Required Education High school diploma or equivalent
Job Skills Knowledge of pest biology, management, and safe application of chemical pesticides and laws about pest control techniques, communication skills, teamwork
Median Salary (2018)* $35,610
Job Outlook (2016-2026)* 8%

*Source: U.S. Bureau of Labor Statistics

Required Education

Pest control workers must be knowledgeable about pest management techniques and pest biology in order to perform effective work. Because of this, pest control workers of all types are required to be licensed by the state they wish to work in, and may be required to become licensed by federal agencies as well.

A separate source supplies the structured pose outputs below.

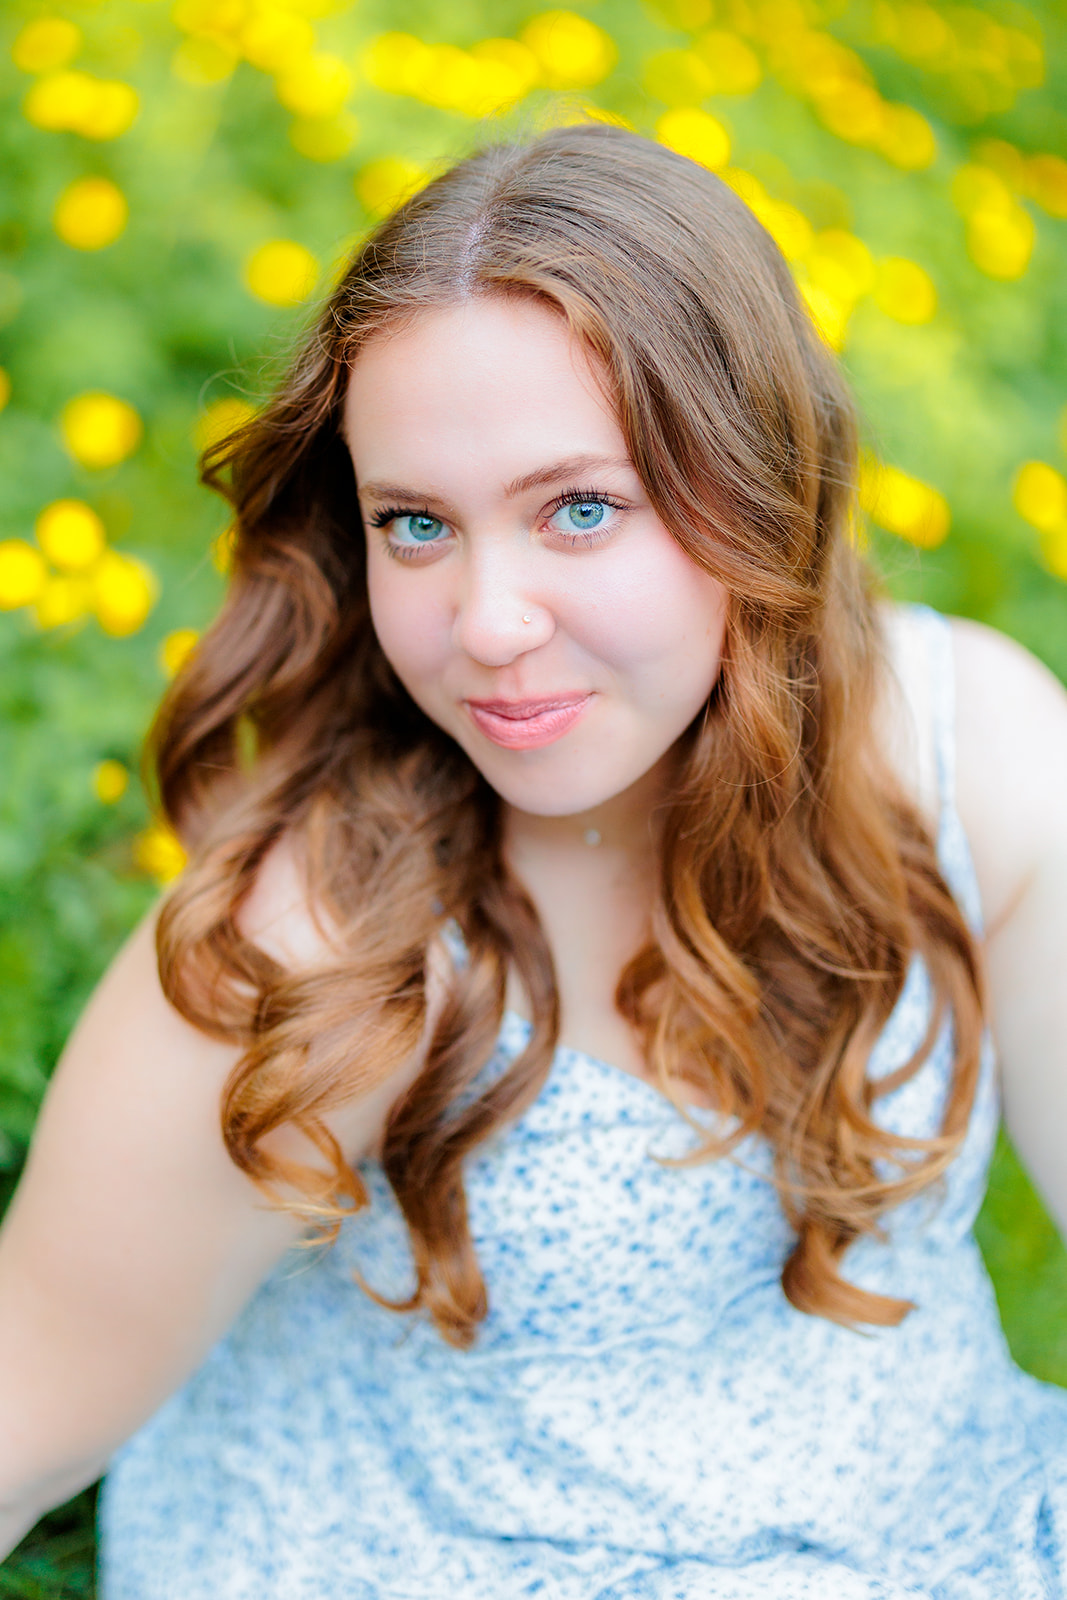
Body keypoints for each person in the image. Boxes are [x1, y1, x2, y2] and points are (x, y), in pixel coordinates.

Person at [0, 120, 1064, 1599]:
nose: (487, 620)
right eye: (416, 525)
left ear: (756, 485)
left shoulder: (974, 753)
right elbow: (22, 1394)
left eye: (581, 509)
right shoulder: (322, 941)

According to the U.S. Bureau of Labor Statistics, a minimum requirement for entry into these certification courses is a high school diploma, while those with more education may be allowed to use their existing credentials to become certified (

Skills Required

In addition to specialized knowledge about pest biology and management, pest control workers need to be knowledgeable about the safe application of chemical pesticides as well as laws restricting the use of certain pest control techniques in some areas. Pest control work also requires the ability to communicate effectively with clients in order to analyze problems and determine a proper solution to these problems. Depending on the specific nature of the work, pest control workers may also need to be able to work as part of a team.

Career and Economic Outlook

Employment in this field is expected to increase by 8% from 2016-2026, according to the U.S. Bureau of Labor Statistics (BLS). The median reported wage for pest control workers, as of May 2018, was about $17.12 hourly, or $35,610 annually, the BLS reported.

Alternate Career Options

Skills necessary for pest control workers can also help prepare you for jobs in the following areas:

Grounds Maintenance Worker

These workers care for lawns, gardens and other outdoor areas. Tasks might include mowing, fertilizing, planting flowers or maintaining public spaces. Although many enter this occupation with no formal education, some employers may seek applicants with training or certifications; licensing for working with pesticides may be required. According to the BLS, these workers earned an annual median wage of $30,420 in 2018 or $14.63 per hour. During the 2016-2026 decade, faster than average employment growth of 11% was predicted by the BLS for these positions.

Janitor and Building Cleaner

This occupation involves cleaning buildings and performing minor repairs. A high school diploma isn't required, and these professionals earned a median hourly wage of $12.55, or $26,110 per year, in 2018, said the BLS. From 2016-2026, the BLS projected faster than average job growth of 10% for janitors and building cleaners.